*MATERIAL TO PROCESS*
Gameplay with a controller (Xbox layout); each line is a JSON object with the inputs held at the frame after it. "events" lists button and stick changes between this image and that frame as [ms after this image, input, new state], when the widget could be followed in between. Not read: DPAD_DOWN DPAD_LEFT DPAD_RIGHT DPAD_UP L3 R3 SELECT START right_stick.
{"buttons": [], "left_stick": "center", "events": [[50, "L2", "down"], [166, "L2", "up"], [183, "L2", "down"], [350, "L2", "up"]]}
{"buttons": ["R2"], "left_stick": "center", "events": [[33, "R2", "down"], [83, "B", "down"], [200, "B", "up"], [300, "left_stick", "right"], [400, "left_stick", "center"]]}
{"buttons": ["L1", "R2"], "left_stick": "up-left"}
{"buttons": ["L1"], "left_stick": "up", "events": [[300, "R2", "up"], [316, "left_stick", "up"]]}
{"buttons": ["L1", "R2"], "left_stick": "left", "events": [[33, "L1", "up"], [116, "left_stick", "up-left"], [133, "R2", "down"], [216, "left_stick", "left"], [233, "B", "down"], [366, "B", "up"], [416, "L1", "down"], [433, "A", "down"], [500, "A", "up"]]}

*ACTION ITEM*
Output the data above without altering a line.

*REPLY TO THE TASK*
Gameplay with a controller (Xbox layout); each line is a JSON object with the inputs held at the frame after it. "events" lists button and stick changes between this image and that frame as [ms after this image, input, new state], when the widget could be followed in between. Not read: DPAD_DOWN DPAD_LEFT DPAD_RIGHT DPAD_UP L3 R3 SELECT START right_stick.
{"buttons": [], "left_stick": "center", "events": [[50, "L2", "down"], [166, "L2", "up"], [183, "L2", "down"], [350, "L2", "up"]]}
{"buttons": ["R2"], "left_stick": "center", "events": [[33, "R2", "down"], [83, "B", "down"], [200, "B", "up"], [300, "left_stick", "right"], [400, "left_stick", "center"]]}
{"buttons": ["L1", "R2"], "left_stick": "up-left"}
{"buttons": ["L1"], "left_stick": "up", "events": [[300, "R2", "up"], [316, "left_stick", "up"]]}
{"buttons": ["L1", "R2"], "left_stick": "left", "events": [[33, "L1", "up"], [116, "left_stick", "up-left"], [133, "R2", "down"], [216, "left_stick", "left"], [233, "B", "down"], [366, "B", "up"], [416, "L1", "down"], [433, "A", "down"], [500, "A", "up"]]}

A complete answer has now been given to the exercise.